Mostly done with photographs the “Wall of Honor,” also called the “Stars and Stripes Wall,” can be seen by shoppers as they leave the local Walmart Supercenter.

With the Independence Day holiday not far away, store officials think this is the perfect time to stop and give a salute of our own.

The wall of photos honoring the military service of veterans is the brainchild of Walmart employee Larry Carnell.

Carnell is a Pauls Valley graduate who one day looked up and saw a wall he thought would be a good spot for a display that honors all American service men and women.

“One day I said we don’t have a wall of honor,” Carnell said. “We need a wall of honor.”

With the help of Fawn Riddle at the local high school Carnell’s idea got started with a small display of photos near the checkout area of the local store.

“That started it and then people started bringing in more and more photos,” Carnell said. “It just grew and grew from there.

“Our community is full of veterans. This wall of honor is to get people to recognize our military and the service they provide to all of us,” he said.

“We have customers come through and cry because it means a lot to them to see photos up there of their loved ones.”

Carnell and a number of other store employees believe honoring our military veterans in this way is just the right thing to do as the display as grown to include a television monitor.

“There are so many words unspoken to the veterans,” he said.

“This is a way to recognize their service. This is something simple but it says a lot. It’s a great honor to have this in the store.”

Among the many photos on the wall right now the oldest ones are of World War I veterans. Carnell admits he would love to someday have photos from the Civil War era.

That’s why he and the store as a whole is inviting the public to bring in their photos of vets. In fact the more the better as photos are scanned in the store’s photo lab and adorned with a patriotic border before going up.

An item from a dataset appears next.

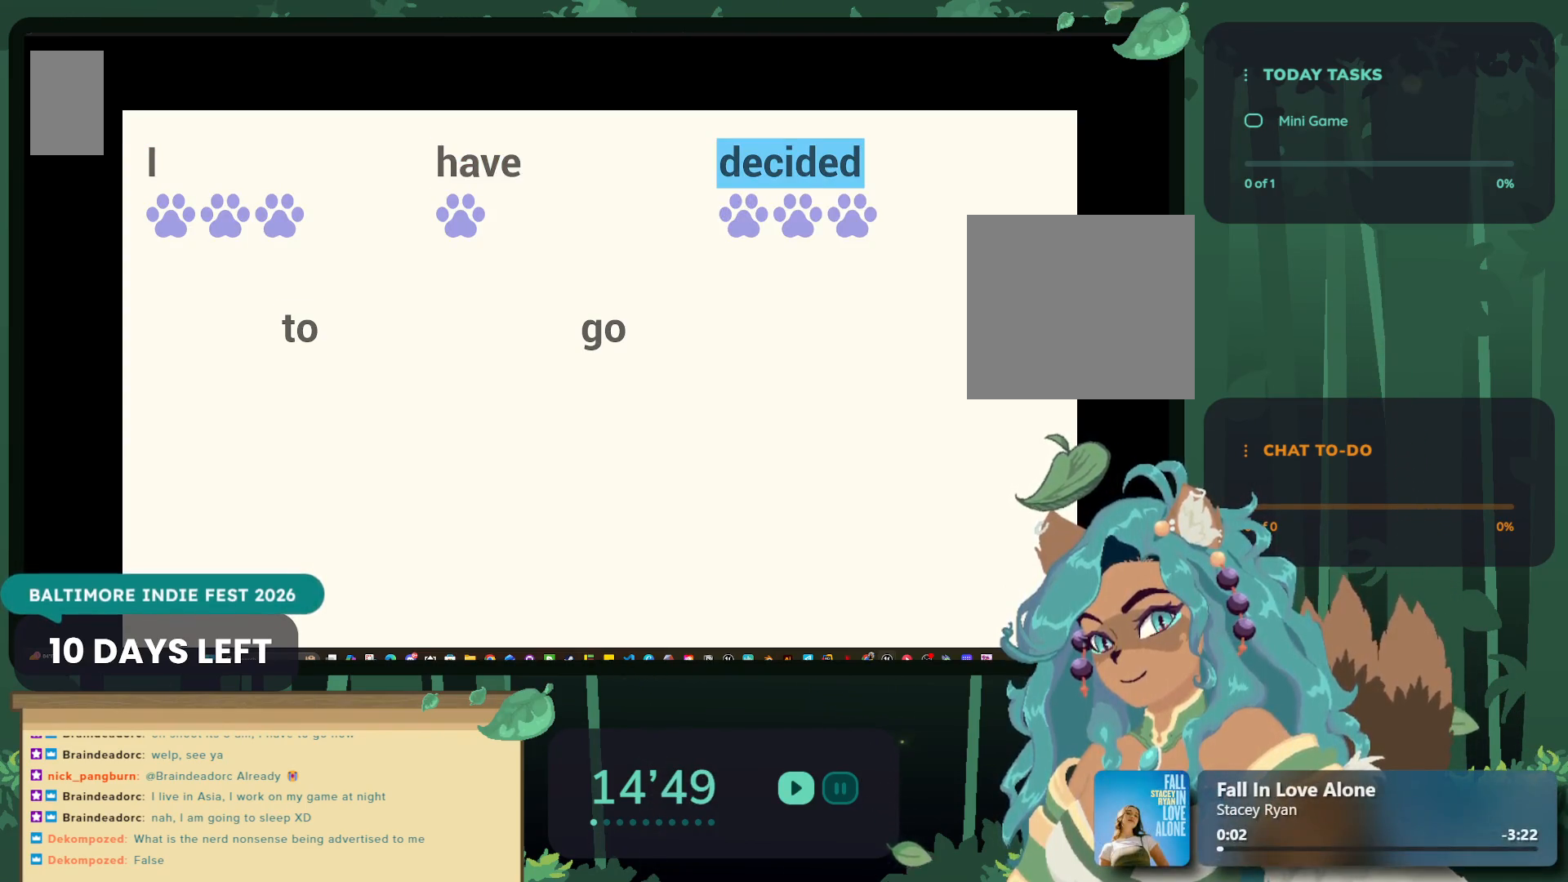
{"buttons": [], "left_stick": "center", "right_stick": "center", "events": [[183, "left_stick", "center"], [267, "A", "down"], [317, "A", "up"]]}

“We want as many photos as we can get,” Carnell said. “We want to honor as many veterans as possible.”

Store manager Paul Jacobs proudly talks about the wall and what it means to both employees and shoppers.

“These are the people that made it happen for us,” Jacobs said.

“They are the ones who served our country so we could have the freedoms we have,” he said. “This wall is to show our appreciation to them for their service.”

Shannon Whitmore, the store’s asset protection manager, says the wall display has at times created some very moving moments.

“We have people come in and salute it,” Whitmore said.

“Once we had to move it because we were doing some painting. There was this one woman, she cried because she thought we were taking it down for good,” she said. “We have people standing here all the time watching the slide show.

“I’ve been to a lot of Walmart stores in the region and not one of them beside us have something like this. We blow people out of the water.”

Jacobs added one of those special moments he saw came when the display was down for the fresh coat of paint. A woman looked and started to cry.

“She said this was when she gets to visit her husband,” Jacobs said.

For a couple of store employees the wall display has some real personal meaning.

Amy Mead can look up and see photos of six family members, including her father and three grandfathers.

“Especially that one,” Mead said, while pointing to a picture of a grandfather who was there when the American flag was raised at Iwo Jima during World War II.

Wanda Luker has photos of her father, son and two brothers on the wall.

“I’m proud of it. If it wasn’t for these soldiers we wouldn’t have the freedom we do,” Luker said.

Whitmore echoes the invitation for people to bring in more photos of veterans.

“A lot of people know we do honor them, but we want to let everyone know that it’s here,” she said.

“We want people to bring in more photos. We want it to get a lot bigger.”